Voting for your favourite wine

Voting for your favourite wine

votingIt’s election day here in the UK, and while I can hardly describe my feelings about voting in this election as being those of unfettered enthusiasm, I’m very aware that helping to choose my government is not only my civic responsibility, it’s also a hard-won privilege, one that many women around the world still don’t enjoy.

 

In all honesty, I’m far keener to vote for my favourite wine of recent months. But what wine should I choose? In terms of sheer rational analysis, I should probably pick the wine that I awarded 19 points out of 20 while judging in the recent International Wine Challenge. (I can’t tell you what it is as the organisers of the competition would have to shoot me – results are embargoed until later this month.) Truth be told, however, the bottle I most enjoyed was the Champagne I shared a few weeks ago with a friend who was celebrating her graduation as a Master of Wine earlier.
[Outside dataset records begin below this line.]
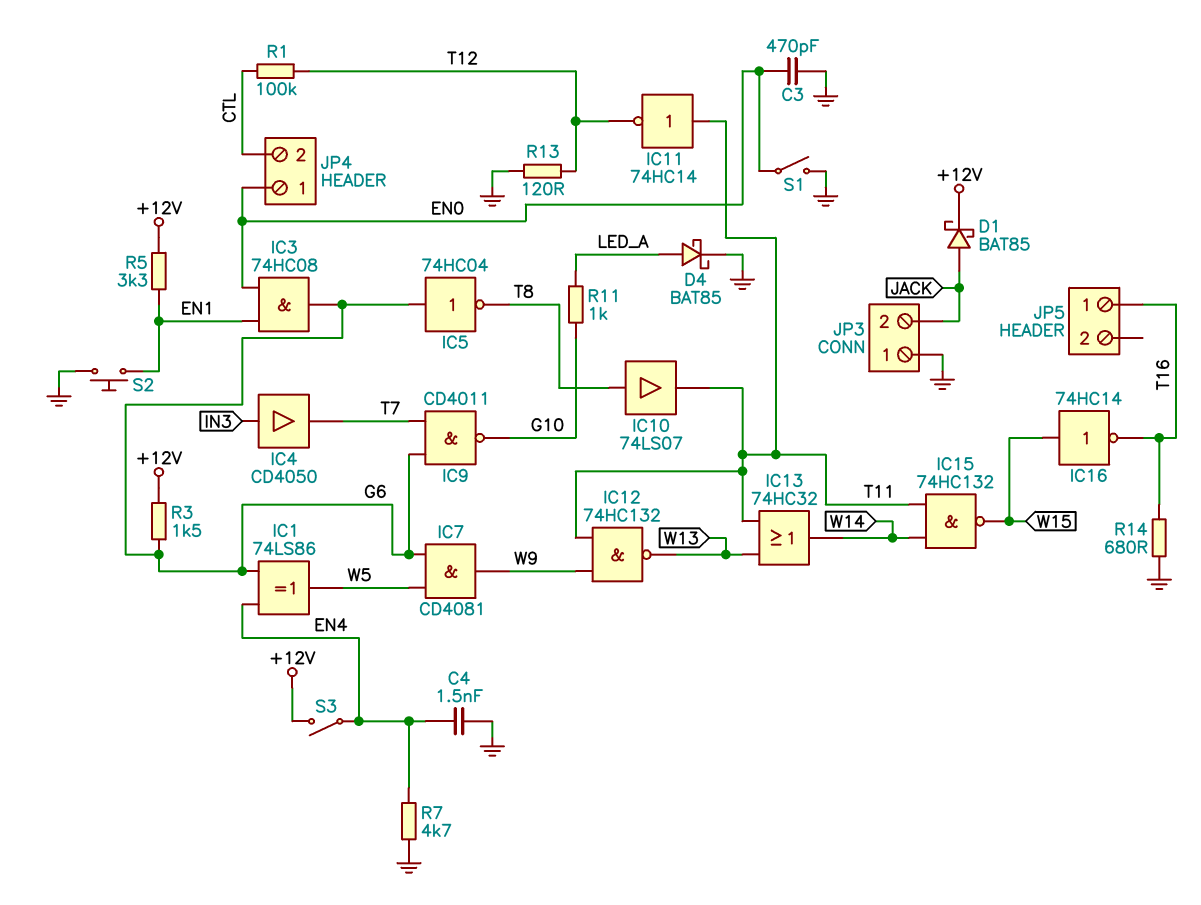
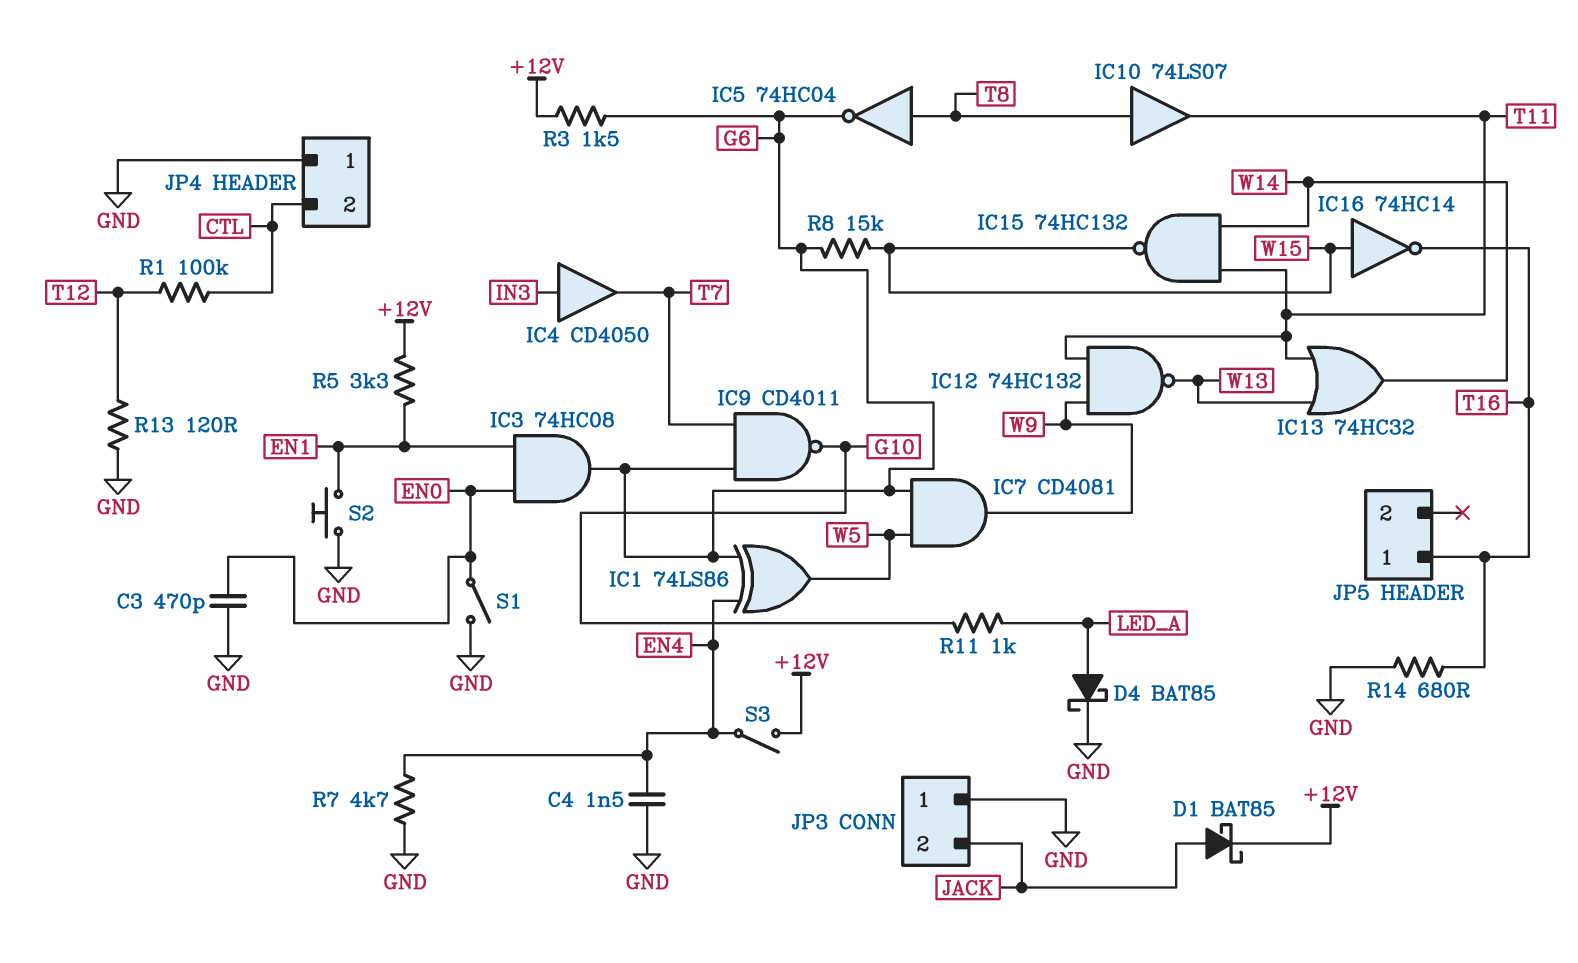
IC5: NOT 74HC04 (in G6, out T8) -> NOT 74HC04 (in T8, out G6)
IC11: NOT 74HC14 (in T11, out T12) -> none
JP4 pin 1: EN0 -> GND
R8: none -> 15k (G6, W15)

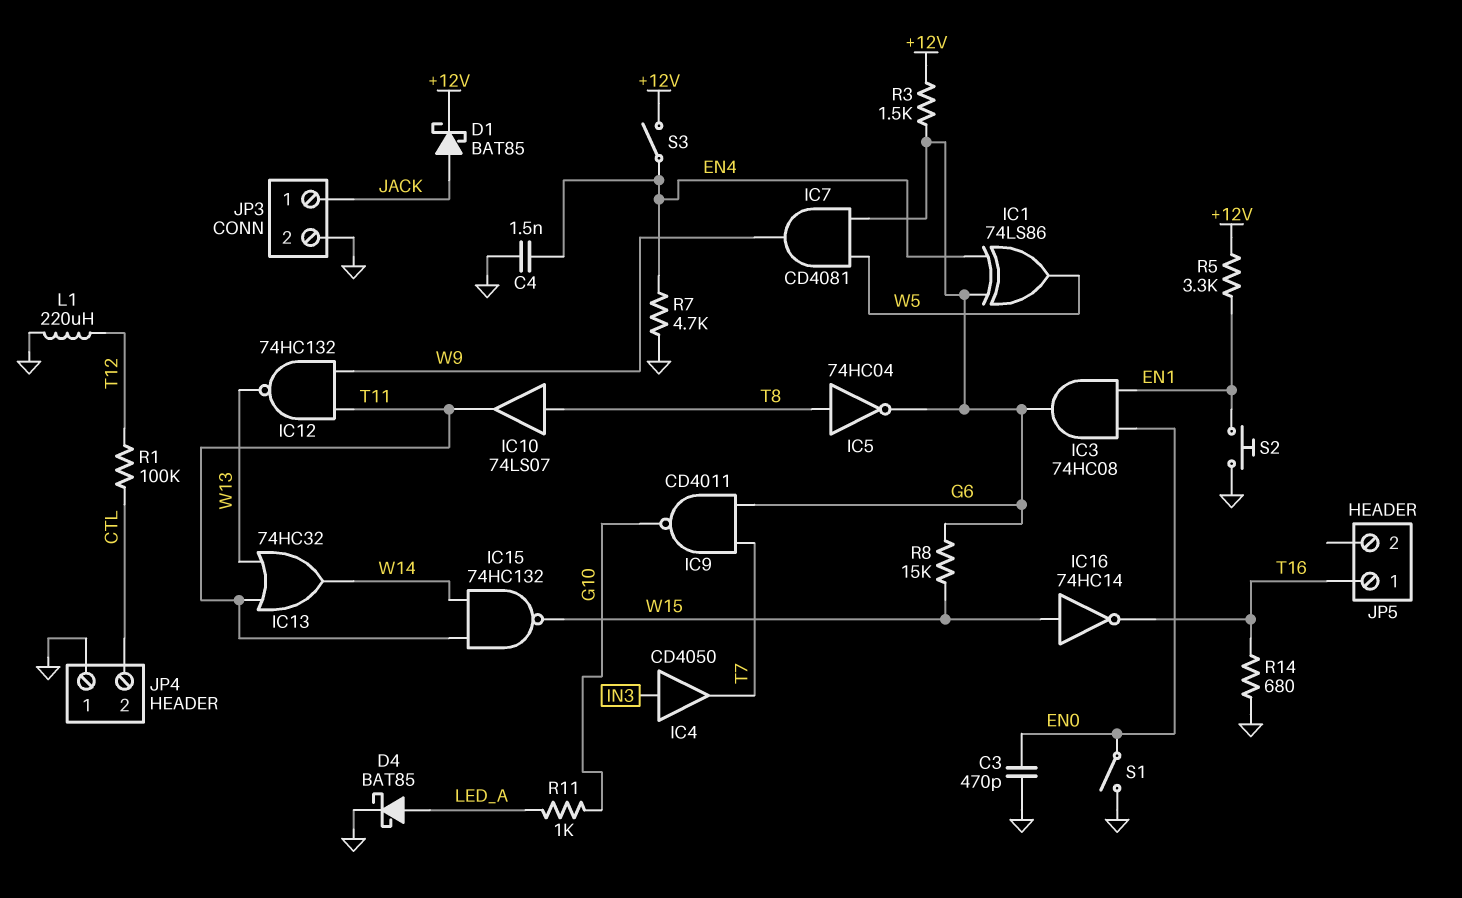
JP3 pin 1: GND -> JACK
JP3 pin 2: JACK -> GND
L1: none -> 220uH (GND, T12)
R13: 120 (GND, T12) -> none

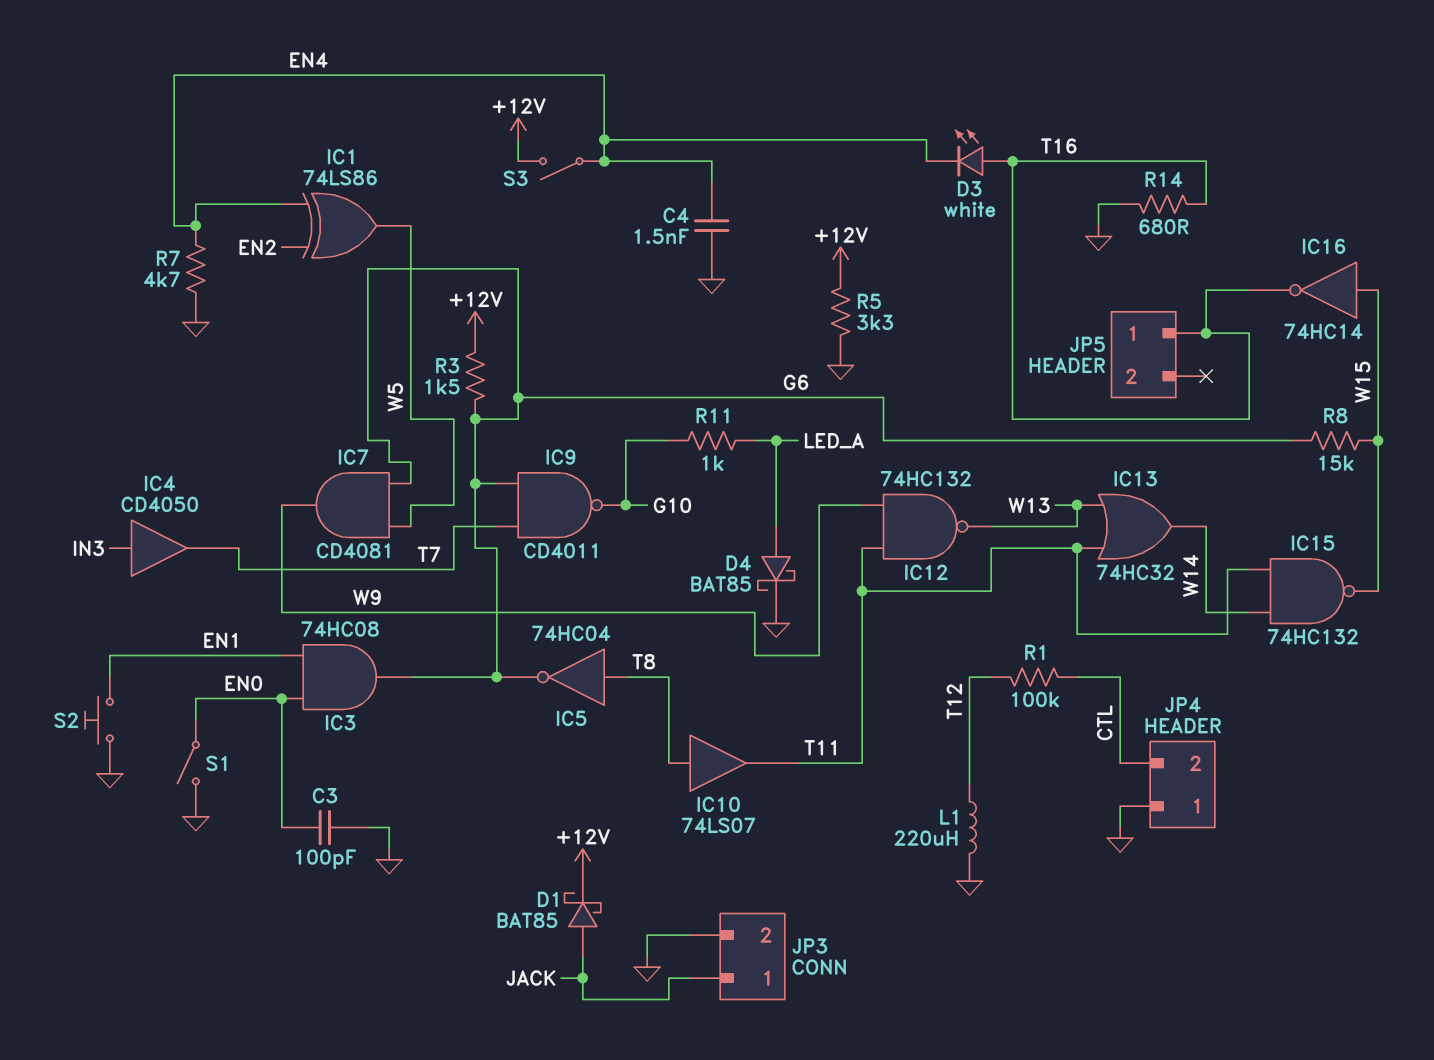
C3: 470pF (EN0, GND) -> 100pF (EN0, GND)
D3: none -> LED white (A T16, K EN4)
IC1: XOR 74LS86 (in EN4, in G6, out W5) -> XOR 74LS86 (in EN2, in EN4, out W5)
R5: 3.3k (+12V, EN1) -> 3.3k (+12V, GND)

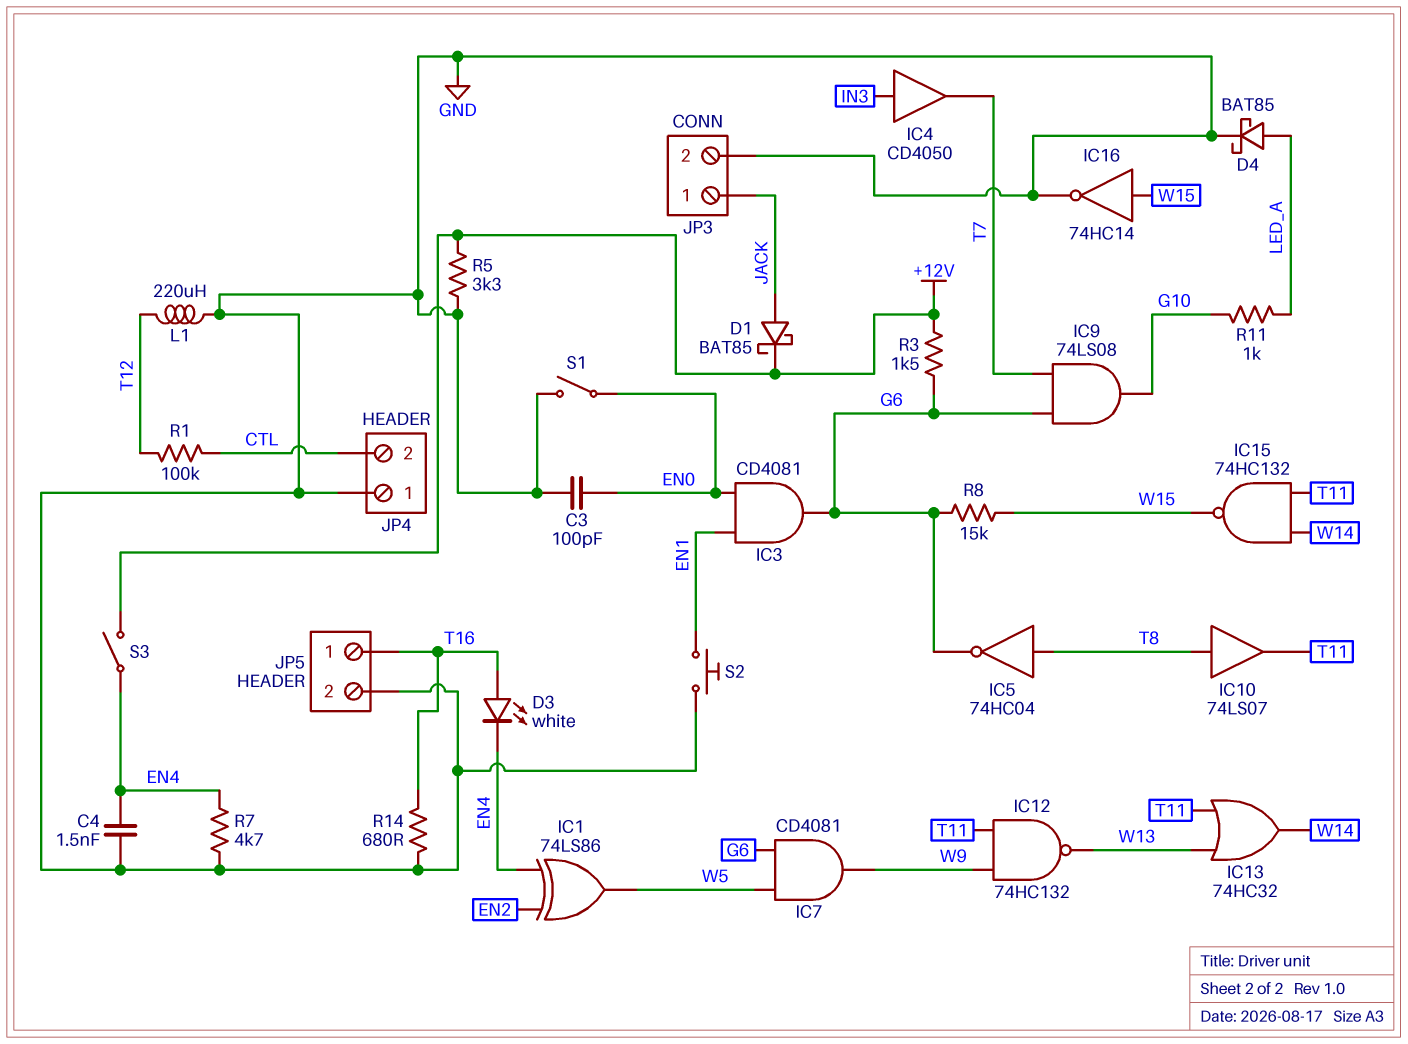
IC3: AND 74HC08 (in EN0, in EN1, out G6) -> AND CD4081 (in EN0, in EN1, out G6)
IC9: NAND CD4011 (in G6, in T7, out G10) -> AND 74LS08 (in G6, in T7, out G10)
IC16: NOT 74HC14 (in W15, out T16) -> NOT 74HC14 (in W15, out GND)
JP5 pin 2: none -> GND

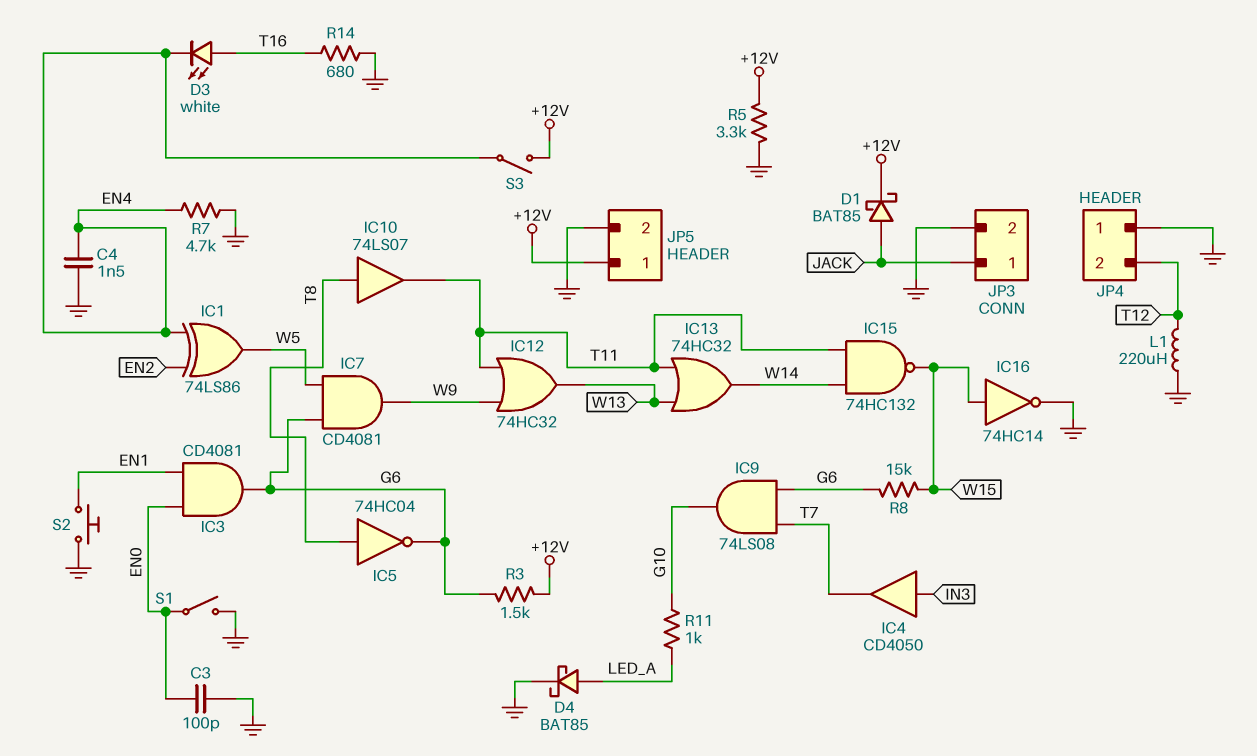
IC12: NAND 74HC132 (in T11, in W9, out W13) -> OR 74HC32 (in T11, in W9, out W13)
JP4 pin 2: CTL -> T12
JP5 pin 1: T16 -> +12V
R1: 100k (CTL, T12) -> none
There were a few of us around the table in a local restaurant (the amazing Brunswick House, of which more next week), the mood was joyous and we shared some delicious food.

 

My point is that if you ask anyone in the wine trade – including those whose job it is to recommend wines in magazines and newspapers, and those who spend several weeks a year judging at international wine competitions (as I’ve been doing for the past three weeks) – about the wines they’ve enjoyed recently, they’ll rarely talk in glowing terms about a wine tasted in the abstract. The wines that mean something are not those that shine out from a line up in a trade tasting or those that we award trophies in competitions. The wines that really make us all smile are those that we share with friends and family, the bottles that grace the table at a memorable meal or the ones we open to celebrate the achievements of our loved ones. Don’t get me wrong – I don’t mean that any old wine will do as long as the occasion and the company are right. All I’m saying is that when you’re trying to separate the merely good from the truly meaningful, context always counts.